John Mighton writes in The Myth of Ability:
As far as I am aware, no program in mathematics was ever developed with the expectation that every child in the program would excel. To most educators, the idea of an entire class doing well in any subject seems absurd.
That was published in 2003, but today it is still widely assumed that the “curve” in test scores is a “natural” result of innate differences in human intelligence.
Through a tutoring program that he later extended to classroom teaching, Mighton showed that in fact every child could excel. And he found that such a result requires only two essential ingredients (which match my definition of profound: obvious only in retrospect). They are:
1. The teacher must actually believe that every student can excel.
2. The curriculum and teaching methods must be designed, tested, and refined in a way that treats any student’s failure to learn as being a failure of the curriculum and teaching methods.
This is entirely analogous to creating usable software. Instead of blaming problems on “user error,” you blame the software — and, critically, use that knowledge as an opportunity to improve the design. Creating great software is not easy, but it’s also not rocket science.
Mighton has experimented with various best practices in teaching, many of which have been well documented elsewhere in the psychology literature (and popular literature by authors such as the Heath brothers, Malcom Gladwell, Carol Dweck, Martin Seligman, etc.). For example, he neatly sums up the research on the importance of flow:
Nothing focuses the attention of children more sharply than the feeling that they are meeting a series of challenges and succeeding brilliantly.
But the crucial thing that John Mighton has shown is not in the particulars of his curriculum or philosophy. Rather, it is the simple, incontrovertible fact that he made every single student succeed in math — without requiring extra money or super-human energy or even teachers who previously knew anything about math.
It is an existence proof.
And it means that all of the excuses are bogus. “They can’t focus.” “They don’t care.” “There’s not enough time or money to get through to them.” Every student brought to him as “unteachable” was in fact taught to excel. And it was not even particularly difficult. It was certainly not rocket science.
But if we know how to teach in such a way that every child succeeds, why are we not doing it? Mighton says,
I believe the answer lies in the profound inertia of human thought: when an entire society believes something is impossible, it suppresses, by its very way of life, the evidence that would contradict that belief.
I think it’s harder than that, and a good analogy is racism or sexism. When injustice is ingrained — when “that’s the way it has always been” — elaborate excuses and rationales must be crafted to avoid the conclusion that well-meaning people are perpetuating discrimination (in this case, discrimination against the very students they purport to help). It’s a terrible conclusion to come to. To accept it means admitting that for decades we have been undermining the potential of millions of eager young students.

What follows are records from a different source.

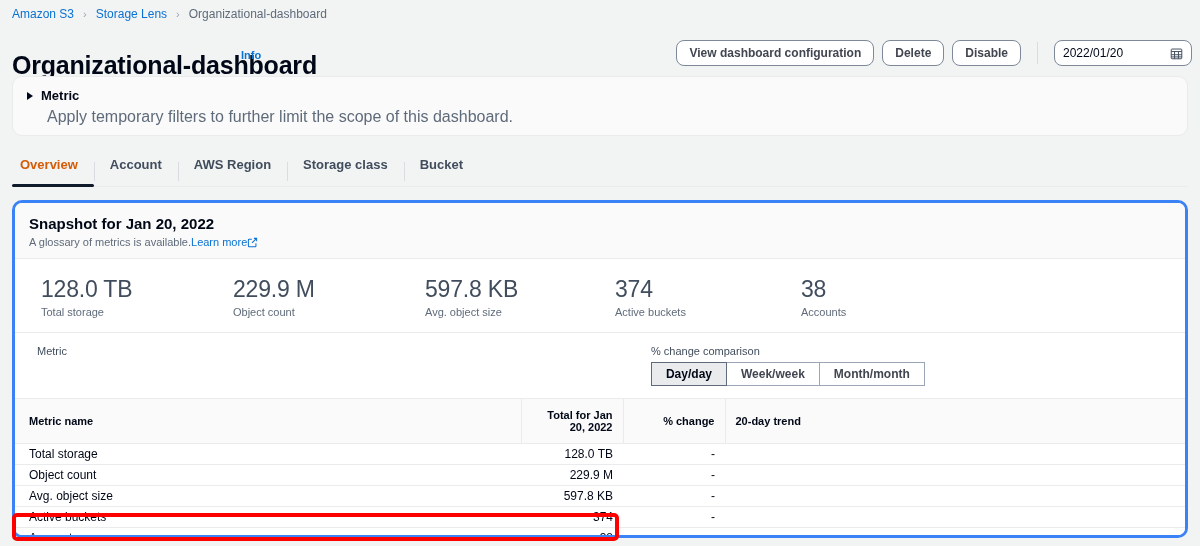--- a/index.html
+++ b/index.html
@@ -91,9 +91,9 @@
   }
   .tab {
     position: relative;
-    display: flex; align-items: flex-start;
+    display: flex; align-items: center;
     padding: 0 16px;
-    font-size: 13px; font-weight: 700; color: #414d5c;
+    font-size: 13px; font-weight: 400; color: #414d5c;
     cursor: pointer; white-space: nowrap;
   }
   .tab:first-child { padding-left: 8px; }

After seeing how children flourish with even a modest amount of attention, I have come to believe that when a child fails a test it should be regarded as a failure of our system of education. And when millions of children, year after year, fail tests they could easily pass, it should be regarded as the failure of an entire society to care for its young.
Supporting change implies acceptance of this terrible conclusion: that for generations we have been letting students fail, letting poverty persist, and letting the economy correspondingly sink — and that there is no excuse for it. How can we live with that guilt? Especially as a student or teacher in the system that is perpetuating the injustice — someone who has the power to make change?
I think that Dweck’s “growth mindset” is a good place to start. It helps us accept the truth as a learning opportunity to do better.
Because the fact is, we already know how to do better. And putting it off is only making the situation worse. As Matt Wilka and I concluded, “just do it!”